(Data listing)

--- begin ---

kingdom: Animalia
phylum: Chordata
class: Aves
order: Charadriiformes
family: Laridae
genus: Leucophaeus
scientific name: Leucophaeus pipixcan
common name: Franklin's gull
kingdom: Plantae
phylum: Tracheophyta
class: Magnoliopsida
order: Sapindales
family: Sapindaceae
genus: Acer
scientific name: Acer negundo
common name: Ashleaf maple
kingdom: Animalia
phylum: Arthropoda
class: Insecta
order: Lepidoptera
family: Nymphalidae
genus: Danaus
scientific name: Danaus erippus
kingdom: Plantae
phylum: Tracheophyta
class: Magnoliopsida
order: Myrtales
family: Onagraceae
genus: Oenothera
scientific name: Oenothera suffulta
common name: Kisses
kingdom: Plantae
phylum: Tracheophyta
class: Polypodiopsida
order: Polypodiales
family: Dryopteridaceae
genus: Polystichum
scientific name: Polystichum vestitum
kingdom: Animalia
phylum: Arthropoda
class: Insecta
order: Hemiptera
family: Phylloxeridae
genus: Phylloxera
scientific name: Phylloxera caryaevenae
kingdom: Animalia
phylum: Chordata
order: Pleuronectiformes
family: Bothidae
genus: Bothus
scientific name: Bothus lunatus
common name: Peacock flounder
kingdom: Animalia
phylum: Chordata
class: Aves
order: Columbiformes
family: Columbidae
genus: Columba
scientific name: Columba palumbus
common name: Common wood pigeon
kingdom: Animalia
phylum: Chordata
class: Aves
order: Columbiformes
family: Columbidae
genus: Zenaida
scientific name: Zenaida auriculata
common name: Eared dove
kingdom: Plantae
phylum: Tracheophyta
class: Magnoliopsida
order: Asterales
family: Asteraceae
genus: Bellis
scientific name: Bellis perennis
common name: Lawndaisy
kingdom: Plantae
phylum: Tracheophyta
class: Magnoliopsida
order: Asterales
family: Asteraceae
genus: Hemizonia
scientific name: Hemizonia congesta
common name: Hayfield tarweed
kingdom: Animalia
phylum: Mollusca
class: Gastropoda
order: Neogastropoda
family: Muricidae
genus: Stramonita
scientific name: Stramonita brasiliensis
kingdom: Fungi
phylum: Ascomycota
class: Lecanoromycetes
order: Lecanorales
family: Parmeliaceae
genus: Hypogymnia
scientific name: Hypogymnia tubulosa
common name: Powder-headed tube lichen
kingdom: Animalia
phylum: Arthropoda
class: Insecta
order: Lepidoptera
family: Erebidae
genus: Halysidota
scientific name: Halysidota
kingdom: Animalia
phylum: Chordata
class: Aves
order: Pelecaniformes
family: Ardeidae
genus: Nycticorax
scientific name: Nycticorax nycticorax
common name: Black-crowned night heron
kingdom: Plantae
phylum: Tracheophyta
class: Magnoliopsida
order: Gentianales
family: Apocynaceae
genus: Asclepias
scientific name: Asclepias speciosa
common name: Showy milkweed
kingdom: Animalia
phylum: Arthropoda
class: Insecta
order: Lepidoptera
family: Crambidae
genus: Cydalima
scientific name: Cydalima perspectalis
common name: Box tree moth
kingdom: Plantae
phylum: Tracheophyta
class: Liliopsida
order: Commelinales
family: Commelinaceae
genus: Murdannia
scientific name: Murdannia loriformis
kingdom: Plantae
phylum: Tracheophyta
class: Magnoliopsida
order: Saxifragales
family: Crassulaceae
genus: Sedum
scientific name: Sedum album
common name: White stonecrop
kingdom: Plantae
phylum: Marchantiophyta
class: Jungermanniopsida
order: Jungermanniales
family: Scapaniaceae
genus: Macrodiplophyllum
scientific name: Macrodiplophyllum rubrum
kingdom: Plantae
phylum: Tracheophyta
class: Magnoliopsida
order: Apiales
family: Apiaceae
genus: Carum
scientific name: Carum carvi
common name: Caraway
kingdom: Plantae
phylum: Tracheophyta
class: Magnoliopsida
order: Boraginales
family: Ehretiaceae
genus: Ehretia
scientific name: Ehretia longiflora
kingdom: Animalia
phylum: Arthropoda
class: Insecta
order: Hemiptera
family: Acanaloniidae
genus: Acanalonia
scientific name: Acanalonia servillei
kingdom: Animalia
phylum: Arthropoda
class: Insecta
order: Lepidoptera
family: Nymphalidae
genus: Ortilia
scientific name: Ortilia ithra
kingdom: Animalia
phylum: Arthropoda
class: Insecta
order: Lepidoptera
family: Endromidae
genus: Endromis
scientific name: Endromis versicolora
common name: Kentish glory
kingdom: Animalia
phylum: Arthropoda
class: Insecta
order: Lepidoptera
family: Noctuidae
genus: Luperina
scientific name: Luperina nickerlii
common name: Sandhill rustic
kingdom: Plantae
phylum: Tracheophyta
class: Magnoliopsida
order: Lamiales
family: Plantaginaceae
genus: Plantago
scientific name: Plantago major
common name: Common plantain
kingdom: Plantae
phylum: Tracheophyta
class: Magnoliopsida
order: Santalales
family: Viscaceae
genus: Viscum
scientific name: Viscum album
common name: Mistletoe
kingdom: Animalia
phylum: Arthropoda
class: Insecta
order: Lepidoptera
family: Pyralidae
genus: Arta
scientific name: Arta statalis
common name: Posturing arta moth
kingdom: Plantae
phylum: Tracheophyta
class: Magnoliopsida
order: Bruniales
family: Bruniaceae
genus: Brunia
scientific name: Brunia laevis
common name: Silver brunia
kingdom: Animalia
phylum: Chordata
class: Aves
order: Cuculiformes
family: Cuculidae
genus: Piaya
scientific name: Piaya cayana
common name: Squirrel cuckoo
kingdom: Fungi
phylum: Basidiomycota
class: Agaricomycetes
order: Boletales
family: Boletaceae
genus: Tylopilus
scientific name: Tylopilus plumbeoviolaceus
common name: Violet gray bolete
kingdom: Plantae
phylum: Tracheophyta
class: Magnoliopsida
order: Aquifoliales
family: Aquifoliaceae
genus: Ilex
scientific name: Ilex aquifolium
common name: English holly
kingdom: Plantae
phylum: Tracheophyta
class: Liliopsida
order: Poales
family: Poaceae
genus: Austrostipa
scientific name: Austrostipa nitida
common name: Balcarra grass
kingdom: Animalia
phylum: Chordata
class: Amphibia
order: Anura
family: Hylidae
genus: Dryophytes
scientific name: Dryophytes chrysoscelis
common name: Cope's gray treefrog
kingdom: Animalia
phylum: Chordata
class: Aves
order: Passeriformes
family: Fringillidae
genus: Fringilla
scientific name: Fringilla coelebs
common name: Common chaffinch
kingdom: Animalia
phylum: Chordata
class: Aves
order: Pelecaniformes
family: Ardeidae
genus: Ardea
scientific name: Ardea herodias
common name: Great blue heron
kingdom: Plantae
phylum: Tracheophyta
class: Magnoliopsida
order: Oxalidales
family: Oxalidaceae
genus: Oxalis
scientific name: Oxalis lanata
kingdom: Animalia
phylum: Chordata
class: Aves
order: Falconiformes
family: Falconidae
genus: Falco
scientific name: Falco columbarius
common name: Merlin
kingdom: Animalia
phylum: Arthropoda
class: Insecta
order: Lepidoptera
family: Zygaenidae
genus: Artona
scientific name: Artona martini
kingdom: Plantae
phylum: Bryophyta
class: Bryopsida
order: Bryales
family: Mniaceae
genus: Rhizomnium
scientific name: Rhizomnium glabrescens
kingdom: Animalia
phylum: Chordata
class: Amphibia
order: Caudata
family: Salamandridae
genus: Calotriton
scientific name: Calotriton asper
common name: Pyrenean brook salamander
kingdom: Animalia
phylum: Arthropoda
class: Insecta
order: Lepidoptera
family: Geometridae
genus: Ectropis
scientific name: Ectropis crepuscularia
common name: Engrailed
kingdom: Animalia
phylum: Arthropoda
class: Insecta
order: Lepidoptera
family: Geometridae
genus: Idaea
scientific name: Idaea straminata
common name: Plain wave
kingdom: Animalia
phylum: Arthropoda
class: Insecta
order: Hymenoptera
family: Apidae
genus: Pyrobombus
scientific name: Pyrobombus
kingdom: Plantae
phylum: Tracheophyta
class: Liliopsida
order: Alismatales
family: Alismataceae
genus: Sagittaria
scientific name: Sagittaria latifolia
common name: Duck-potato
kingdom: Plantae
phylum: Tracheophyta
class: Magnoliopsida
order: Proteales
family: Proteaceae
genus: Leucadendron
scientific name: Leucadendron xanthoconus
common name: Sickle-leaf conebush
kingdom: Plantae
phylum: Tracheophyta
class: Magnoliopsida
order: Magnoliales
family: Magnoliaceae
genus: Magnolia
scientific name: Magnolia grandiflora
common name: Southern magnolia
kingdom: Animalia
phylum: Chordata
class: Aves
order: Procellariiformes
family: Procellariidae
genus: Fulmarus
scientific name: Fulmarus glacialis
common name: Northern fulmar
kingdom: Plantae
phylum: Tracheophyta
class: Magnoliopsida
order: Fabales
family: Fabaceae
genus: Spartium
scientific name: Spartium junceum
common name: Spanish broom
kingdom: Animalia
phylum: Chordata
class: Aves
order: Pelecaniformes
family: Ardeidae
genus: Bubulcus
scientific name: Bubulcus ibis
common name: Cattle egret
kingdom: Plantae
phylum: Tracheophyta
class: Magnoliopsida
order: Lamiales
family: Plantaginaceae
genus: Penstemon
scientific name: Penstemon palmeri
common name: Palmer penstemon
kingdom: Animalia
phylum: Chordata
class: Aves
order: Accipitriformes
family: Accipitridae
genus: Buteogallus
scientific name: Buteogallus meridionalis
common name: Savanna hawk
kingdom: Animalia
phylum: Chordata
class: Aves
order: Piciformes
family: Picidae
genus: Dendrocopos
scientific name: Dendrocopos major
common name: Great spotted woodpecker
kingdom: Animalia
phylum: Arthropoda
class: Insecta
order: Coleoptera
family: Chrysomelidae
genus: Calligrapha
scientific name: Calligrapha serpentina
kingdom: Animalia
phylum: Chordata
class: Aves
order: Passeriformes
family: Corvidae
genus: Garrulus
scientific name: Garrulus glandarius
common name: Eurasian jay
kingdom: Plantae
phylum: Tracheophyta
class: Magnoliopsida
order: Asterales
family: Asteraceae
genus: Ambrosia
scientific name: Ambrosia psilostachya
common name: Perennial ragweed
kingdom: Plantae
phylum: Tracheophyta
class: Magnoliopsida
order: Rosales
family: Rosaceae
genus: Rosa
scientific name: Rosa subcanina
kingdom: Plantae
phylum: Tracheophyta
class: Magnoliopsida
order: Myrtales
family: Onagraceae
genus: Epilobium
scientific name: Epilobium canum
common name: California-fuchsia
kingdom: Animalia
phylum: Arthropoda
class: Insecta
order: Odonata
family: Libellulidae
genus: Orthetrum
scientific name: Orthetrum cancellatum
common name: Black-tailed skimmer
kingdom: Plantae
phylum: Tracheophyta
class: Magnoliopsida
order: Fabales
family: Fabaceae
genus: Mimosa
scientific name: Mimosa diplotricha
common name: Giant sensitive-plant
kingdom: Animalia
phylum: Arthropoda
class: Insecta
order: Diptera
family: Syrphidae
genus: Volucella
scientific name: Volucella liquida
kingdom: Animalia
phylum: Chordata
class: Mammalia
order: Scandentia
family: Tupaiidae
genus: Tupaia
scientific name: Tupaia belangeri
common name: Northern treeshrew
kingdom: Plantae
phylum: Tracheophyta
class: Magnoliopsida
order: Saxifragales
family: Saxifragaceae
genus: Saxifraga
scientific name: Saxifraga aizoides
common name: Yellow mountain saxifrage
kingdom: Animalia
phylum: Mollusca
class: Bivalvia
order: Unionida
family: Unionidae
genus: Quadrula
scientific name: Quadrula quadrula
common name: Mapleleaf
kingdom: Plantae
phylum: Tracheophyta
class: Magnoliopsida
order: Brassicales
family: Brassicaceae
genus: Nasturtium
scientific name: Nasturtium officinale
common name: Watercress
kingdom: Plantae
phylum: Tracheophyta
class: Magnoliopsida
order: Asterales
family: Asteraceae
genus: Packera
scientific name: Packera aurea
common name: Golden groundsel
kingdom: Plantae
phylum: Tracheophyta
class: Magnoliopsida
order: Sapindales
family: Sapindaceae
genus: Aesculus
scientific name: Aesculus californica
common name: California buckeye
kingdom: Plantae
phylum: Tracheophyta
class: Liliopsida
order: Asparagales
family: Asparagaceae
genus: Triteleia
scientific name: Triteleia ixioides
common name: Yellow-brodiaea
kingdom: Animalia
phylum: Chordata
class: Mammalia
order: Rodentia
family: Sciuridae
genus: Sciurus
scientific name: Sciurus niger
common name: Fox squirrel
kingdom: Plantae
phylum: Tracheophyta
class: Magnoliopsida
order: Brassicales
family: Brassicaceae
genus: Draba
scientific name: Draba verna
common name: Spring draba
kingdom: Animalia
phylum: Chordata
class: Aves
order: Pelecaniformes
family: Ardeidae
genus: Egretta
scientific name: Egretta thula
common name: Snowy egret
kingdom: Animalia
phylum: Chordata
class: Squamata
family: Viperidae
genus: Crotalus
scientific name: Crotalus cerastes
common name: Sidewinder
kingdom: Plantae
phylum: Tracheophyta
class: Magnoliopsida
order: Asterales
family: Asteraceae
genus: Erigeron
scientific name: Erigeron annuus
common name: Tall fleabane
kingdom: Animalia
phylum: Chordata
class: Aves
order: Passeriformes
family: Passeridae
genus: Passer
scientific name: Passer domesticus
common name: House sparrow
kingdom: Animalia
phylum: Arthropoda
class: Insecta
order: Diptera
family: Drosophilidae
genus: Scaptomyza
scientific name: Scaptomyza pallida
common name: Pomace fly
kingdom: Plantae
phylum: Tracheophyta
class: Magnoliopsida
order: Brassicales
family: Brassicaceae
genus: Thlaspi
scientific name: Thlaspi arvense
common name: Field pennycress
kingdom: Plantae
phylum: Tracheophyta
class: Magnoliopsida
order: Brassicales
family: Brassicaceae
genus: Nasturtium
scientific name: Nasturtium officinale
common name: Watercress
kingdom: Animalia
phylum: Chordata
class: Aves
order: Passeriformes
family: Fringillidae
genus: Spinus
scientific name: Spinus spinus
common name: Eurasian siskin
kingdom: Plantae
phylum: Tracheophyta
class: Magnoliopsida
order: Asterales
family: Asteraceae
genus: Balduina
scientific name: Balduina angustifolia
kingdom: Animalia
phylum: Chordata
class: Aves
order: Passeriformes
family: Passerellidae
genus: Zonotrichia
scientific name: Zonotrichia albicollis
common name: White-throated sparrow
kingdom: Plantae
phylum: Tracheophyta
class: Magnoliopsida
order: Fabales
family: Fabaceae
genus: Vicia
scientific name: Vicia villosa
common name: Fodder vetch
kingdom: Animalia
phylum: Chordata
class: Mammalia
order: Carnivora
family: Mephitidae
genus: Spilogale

--- end ---

### Problem statement:
Write out the listing again from its first line through the line containing "genus: Acer", inclusive, changing "common name" to "vernacular name" and keeping everything else the same.

### Result of this exercise:
kingdom: Animalia
phylum: Chordata
class: Aves
order: Charadriiformes
family: Laridae
genus: Leucophaeus
scientific name: Leucophaeus pipixcan
vernacular name: Franklin's gull
kingdom: Plantae
phylum: Tracheophyta
class: Magnoliopsida
order: Sapindales
family: Sapindaceae
genus: Acer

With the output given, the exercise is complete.